The $0.081 level is now the first clean upside target because it sits above the latest congestion zone and near the support area DOGE lost earlier in June. A move back toward that level would not confirm a full trend reversal, but it would show that buyers are defending the current low rather than allowing another direct breakdown.

The setup is much weaker than the prior Dogecoin range. In May, DOGE was still testing a channel setup around $0.1020, with traders watching whether the meme coin could hold the midpoint of a broader structure. That level has already failed, turning the current chart into a lower-zone bounce attempt rather than a continuation of the older range.

The market structure is therefore simple. DOGE needs to stay above $0.073 first, then reclaim $0.081 with volume. A move through $0.081 would open the door to a stronger recovery attempt, while rejection below that level would keep the daily chart fragile and leave sellers in control.

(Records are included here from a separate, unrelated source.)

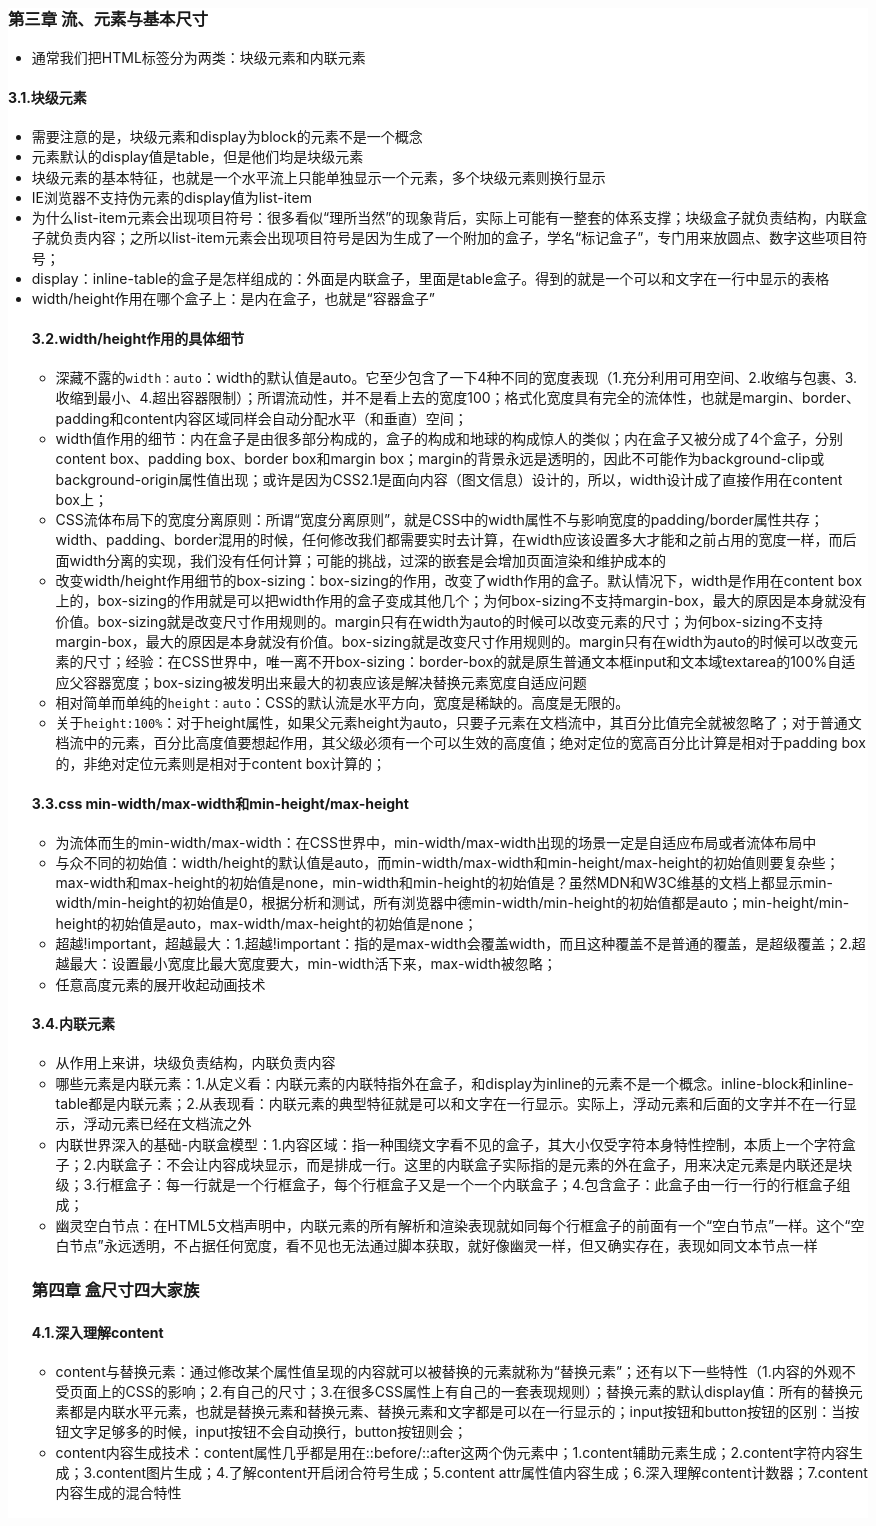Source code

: ### 第三章 流、元素与基本尺寸
- 通常我们把HTML标签分为两类：块级元素和内联元素

#### 3.1.块级元素
- 需要注意的是，块级元素和display为block的元素不是一个概念
- <table>元素默认的display值是table，但是他们均是块级元素
- 块级元素的基本特征，也就是一个水平流上只能单独显示一个元素，多个块级元素则换行显示
- IE浏览器不支持伪元素的display值为list-item
- 为什么list-item元素会出现项目符号：很多看似“理所当然”的现象背后，实际上可能有一整套的体系支撑；块级盒子就负责结构，内联盒子就负责内容；之所以list-item元素会出现项目符号是因为生成了一个附加的盒子，学名“标记盒子”，专门用来放圆点、数字这些项目符号；
- display：inline-table的盒子是怎样组成的：外面是内联盒子，里面是table盒子。得到的就是一个可以和文字在一行中显示的表格
- width/height作用在哪个盒子上：是内在盒子，也就是“容器盒子”

#### 3.2.width/height作用的具体细节
- 深藏不露的`width：auto`：width的默认值是auto。它至少包含了一下4种不同的宽度表现（1.充分利用可用空间、2.收缩与包裹、3.收缩到最小、4.超出容器限制）；所谓流动性，并不是看上去的宽度100；格式化宽度具有完全的流体性，也就是margin、border、padding和content内容区域同样会自动分配水平（和垂直）空间；
- width值作用的细节：内在盒子是由很多部分构成的，盒子的构成和地球的构成惊人的类似；内在盒子又被分成了4个盒子，分别content box、padding box、border box和margin box；margin的背景永远是透明的，因此不可能作为background-clip或background-origin属性值出现；或许是因为CSS2.1是面向内容（图文信息）设计的，所以，width设计成了直接作用在content box上；
- CSS流体布局下的宽度分离原则：所谓“宽度分离原则”，就是CSS中的width属性不与影响宽度的padding/border属性共存；width、padding、border混用的时候，任何修改我们都需要实时去计算，在width应该设置多大才能和之前占用的宽度一样，而后面width分离的实现，我们没有任何计算；可能的挑战，过深的嵌套是会增加页面渲染和维护成本的
- 改变width/height作用细节的box-sizing：box-sizing的作用，改变了width作用的盒子。默认情况下，width是作用在content box上的，box-sizing的作用就是可以把width作用的盒子变成其他几个；为何box-sizing不支持margin-box，最大的原因是本身就没有价值。box-sizing就是改变尺寸作用规则的。margin只有在width为auto的时候可以改变元素的尺寸；为何box-sizing不支持margin-box，最大的原因是本身就没有价值。box-sizing就是改变尺寸作用规则的。margin只有在width为auto的时候可以改变元素的尺寸；经验：在CSS世界中，唯一离不开box-sizing：border-box的就是原生普通文本框input和文本域textarea的100%自适应父容器宽度；box-sizing被发明出来最大的初衷应该是解决替换元素宽度自适应问题
- 相对简单而单纯的`height：auto`：CSS的默认流是水平方向，宽度是稀缺的。高度是无限的。
- 关于`height:100%`：对于height属性，如果父元素height为auto，只要子元素在文档流中，其百分比值完全就被忽略了；对于普通文档流中的元素，百分比高度值要想起作用，其父级必须有一个可以生效的高度值；绝对定位的宽高百分比计算是相对于padding box的，非绝对定位元素则是相对于content box计算的；

#### 3.3.css min-width/max-width和min-height/max-height
- 为流体而生的min-width/max-width：在CSS世界中，min-width/max-width出现的场景一定是自适应布局或者流体布局中
- 与众不同的初始值：width/height的默认值是auto，而min-width/max-width和min-height/max-height的初始值则要复杂些；max-width和max-height的初始值是none，min-width和min-height的初始值是？虽然MDN和W3C维基的文档上都显示min-width/min-height的初始值是0，根据分析和测试，所有浏览器中德min-width/min-height的初始值都是auto；min-height/min-height的初始值是auto，max-width/max-height的初始值是none；
- 超越!important，超越最大：1.超越!important：指的是max-width会覆盖width，而且这种覆盖不是普通的覆盖，是超级覆盖；2.超越最大：设置最小宽度比最大宽度要大，min-width活下来，max-width被忽略；
- 任意高度元素的展开收起动画技术

#### 3.4.内联元素
- 从作用上来讲，块级负责结构，内联负责内容
- 哪些元素是内联元素：1.从定义看：内联元素的内联特指外在盒子，和display为inline的元素不是一个概念。inline-block和inline-table都是内联元素；2.从表现看：内联元素的典型特征就是可以和文字在一行显示。实际上，浮动元素和后面的文字并不在一行显示，浮动元素已经在文档流之外
- 内联世界深入的基础-内联盒模型：1.内容区域：指一种围绕文字看不见的盒子，其大小仅受字符本身特性控制，本质上一个字符盒子；2.内联盒子：不会让内容成块显示，而是排成一行。这里的内联盒子实际指的是元素的外在盒子，用来决定元素是内联还是块级；3.行框盒子：每一行就是一个行框盒子，每个行框盒子又是一个一个内联盒子；4.包含盒子：此盒子由一行一行的行框盒子组成；
- 幽灵空白节点：在HTML5文档声明中，内联元素的所有解析和渲染表现就如同每个行框盒子的前面有一个“空白节点”一样。这个“空白节点”永远透明，不占据任何宽度，看不见也无法通过脚本获取，就好像幽灵一样，但又确实存在，表现如同文本节点一样

### 第四章 盒尺寸四大家族

#### 4.1.深入理解content
- content与替换元素：通过修改某个属性值呈现的内容就可以被替换的元素就称为“替换元素”；还有以下一些特性（1.内容的外观不受页面上的CSS的影响；2.有自己的尺寸；3.在很多CSS属性上有自己的一套表现规则）；替换元素的默认display值：所有的替换元素都是内联水平元素，也就是替换元素和替换元素、替换元素和文字都是可以在一行显示的；input按钮和button按钮的区别：当按钮文字足够多的时候，input按钮不会自动换行，button按钮则会；
- content内容生成技术：content属性几乎都是用在::before/::after这两个伪元素中；1.content辅助元素生成；2.content字符内容生成；3.content图片生成；4.了解content开启闭合符号生成；5.content attr属性值内容生成；6.深入理解content计数器；7.content内容生成的混合特性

Social Momentum Has Not Confirmed A Breakout

Dogecoin’s social layer is not giving the same clean confirmation that usually accompanies a stronger meme-coin rally. LunarCrush data continues to track DOGE across social feeds, but the current move is still being led by chart levels rather than a clear viral catalyst.

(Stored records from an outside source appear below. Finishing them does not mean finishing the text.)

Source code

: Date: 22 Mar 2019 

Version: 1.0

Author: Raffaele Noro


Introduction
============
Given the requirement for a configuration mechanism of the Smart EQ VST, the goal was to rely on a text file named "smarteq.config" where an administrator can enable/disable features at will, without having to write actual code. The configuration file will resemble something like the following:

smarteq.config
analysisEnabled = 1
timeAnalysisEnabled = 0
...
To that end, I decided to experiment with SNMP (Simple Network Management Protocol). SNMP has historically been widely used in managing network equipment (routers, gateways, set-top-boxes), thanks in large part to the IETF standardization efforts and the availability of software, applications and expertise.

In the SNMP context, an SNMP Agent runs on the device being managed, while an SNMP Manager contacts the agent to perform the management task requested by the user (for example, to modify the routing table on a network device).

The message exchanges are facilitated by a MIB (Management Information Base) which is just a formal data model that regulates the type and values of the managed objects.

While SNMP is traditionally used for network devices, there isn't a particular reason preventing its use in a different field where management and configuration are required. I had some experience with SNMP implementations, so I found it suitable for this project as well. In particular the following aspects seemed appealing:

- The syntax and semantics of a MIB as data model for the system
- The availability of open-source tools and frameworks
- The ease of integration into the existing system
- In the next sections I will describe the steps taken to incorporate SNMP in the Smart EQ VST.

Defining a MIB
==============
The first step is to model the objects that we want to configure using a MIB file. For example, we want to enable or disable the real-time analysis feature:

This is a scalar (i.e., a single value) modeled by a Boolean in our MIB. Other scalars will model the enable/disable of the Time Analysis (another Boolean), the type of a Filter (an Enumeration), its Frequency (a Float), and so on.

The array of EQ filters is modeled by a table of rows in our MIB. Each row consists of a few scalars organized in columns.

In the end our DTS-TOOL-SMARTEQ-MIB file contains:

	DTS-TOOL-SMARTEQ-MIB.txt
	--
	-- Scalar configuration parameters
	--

That makes the bounce more dependent on broader crypto liquidity. Bitcoin weakness, ETF outflows and derivatives pressure have kept risk appetite thin, including the recent Bitcoin options expiry that concentrated attention around liquidity and forced positioning.

Meme-coin traders have also been more selective after several sharp token collapses. The MemeCore crash showed how fast thin liquidity and weak confidence can punish speculative names, even when listings and social attention are still present.

DOGE now trades near $0.074, with $0.073 acting as the support level that keeps the TD Sequential setup alive. A hold keeps $0.081 in play, while a break below $0.073 turns the latest buy signal into another failed bounce inside Dogecoin’s broader downtrend.